Get your kids outside with the best nature apps for kids. From the best animal identification apps to gamified wildlife challenges and plant identification, there is something here for all ages and interests.
Best Animal Identification Apps
Queensland Museum Network Field Guide to Queensland Fauna App
With apps covering the whole of Australia, the Queensland version of the Network Field Guide features over 560 species of animals and is an “identify animal by picture app”. Species include birds, fish, mammals and insects. The app is divided into species groups and highlights information like distinctive features, common names, threatened status and distribution. It includes real photographs of animals to allow you to match up what you see with an animal on the app.
Cost Free on the Apple Store and Google Play
FrogID
FrogID is an engaging nature app for the whole family. Did you know you can use your mobile phone to identify the frogs in your backyard from their croak? Frogs are under threat from habitat loss, disease and climate change. Once you locate your resident frog, you can record their call and upload it to the FrogID app. The app will not only identify the frog but also pass on the time and location details to the FrogID team. Recording frog calls with the FrogID app will help provide our scientists with valuable data for the protection and conservation of frogs.
Cost Free on the Apple Store and Google Play
platypusSPOT app
Scientists and Google have joined forces to develop a program to assist Australians in collecting data on one of Australia’s most rare and unusual animals, the platypus. Submit a photo and record your sightings of platypus.
Cost Free on the Apple Store and Google Play
Echidna CSI
This one is a little unusual because, in addition to recording echidna sightings and photographing the sighting, citizens can collect their poo and send it to researchers. If you happen to come across a dead echidna, this is also of interest to researchers and their website offers the ability to contact them. Their website also provides scat (poo) examples to help you identify the scat.
Cost Free on the Apple Store and Google Play
E-Bird
Explore birds and hotspots near you and wherever you go, all based on the latest bird sights from around the world. Your sightings can then contribute to conservation decisions and student projects. E-Bird is a tool focused on recording sightings from specific places, and one submission could feature many species. You would pair this with one of the other apps mentioned, and this would be an excellent start for a junior birder (twitcher)! It is less about identifying the bird you see and more about documenting the species you see.
Cost Free on the Apple Store and Google Play
Questagame
Questagame is a real-world adventure game designed to open your eyes to the unique and beautiful life around you. Start by getting outdoors to capture (just with photos!) as much life as possible. Climb the leaderboard, beat your friends and get expert feedback on your sightings. You’ll score gold for every sighting, with extra gold if you can identify what you’ve found. You can create quests, enter bioquest competitions, challenge other players and connect with other clans. Schools and clubs can join as groups, and you can take this app to the next level with add-on challenges and games.

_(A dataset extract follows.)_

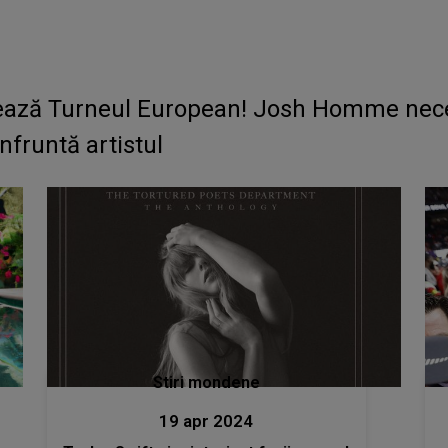
ează Turneul European! Josh Homme neces
fruntă artistul
Stiri mondene
19 apr 2024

Cost Free in Apple Store and Google Play
Fun Factor: Gamified and entertaining
Big City Birds
Less an identification app and more a spotting app, Big City Birds is an Australian app focused on five bird species. These birds are well known for their ability to survive and thrive in urban environments, which is why they are interested. These birds include the sulphur-crested Cockatoo, Australian Brush-turkey, Australian White Ibis, Little Corella, and Long-billed Corella. Additional species can be reported by selecting “other.” Taronga Conservation Society Australia and the University of Sydney receive this information.
Cost Free on the Apple Store and Google Play
OzAtlas
The Atlas of Living Australia (ALA) is Australia’s national biodiversity database. Based upon the principle of data sharing; collect it once, share it, and use it many times, the ALA provides free and open access to millions of occurrence records to form the most comprehensive and accessible data set on Australia’s biodiversity. See something new? Photograph it in real-time and then send the information to their Australia-wide database.
Cost Free on the Apple Store and Google Play
iNaturalist
Like OzAtlas, INaturalist is an app where you record your observation of wildlife, share it on the app, and ultimately contribute to the Atlas of Living Australia. Nearly 50,000 Australians have been observers of over 46,000 species.
Cost Free on the Apple Store and Google Play
Plant ID apps
Pl@ntnet
Pl@ntnet has plants from all over the world with over 37000 species divided into themes that are both geographical and also into categories like invasive plants, useful plants, and weeds. You take a photo of the plant you are trying to identify, and AI will work to find the best possible match. If there is no match, you can register for an account and then have validated community members put in their contributions.
Cost Free in Apple store and Google Play
PictureThis – Flower & Plant Identification
PictureThis® identifies 1,000,000+ plants every day with 98% accuracy-better than most human experts. Seventy million users across the world have used this app. Take a snap of plants, trees and flowers and upload them for identification. It has over 10,000 plants in its database. You can also take pictures of sick plants and receive diagnosis and treatment suggestions. The database is constantly growing.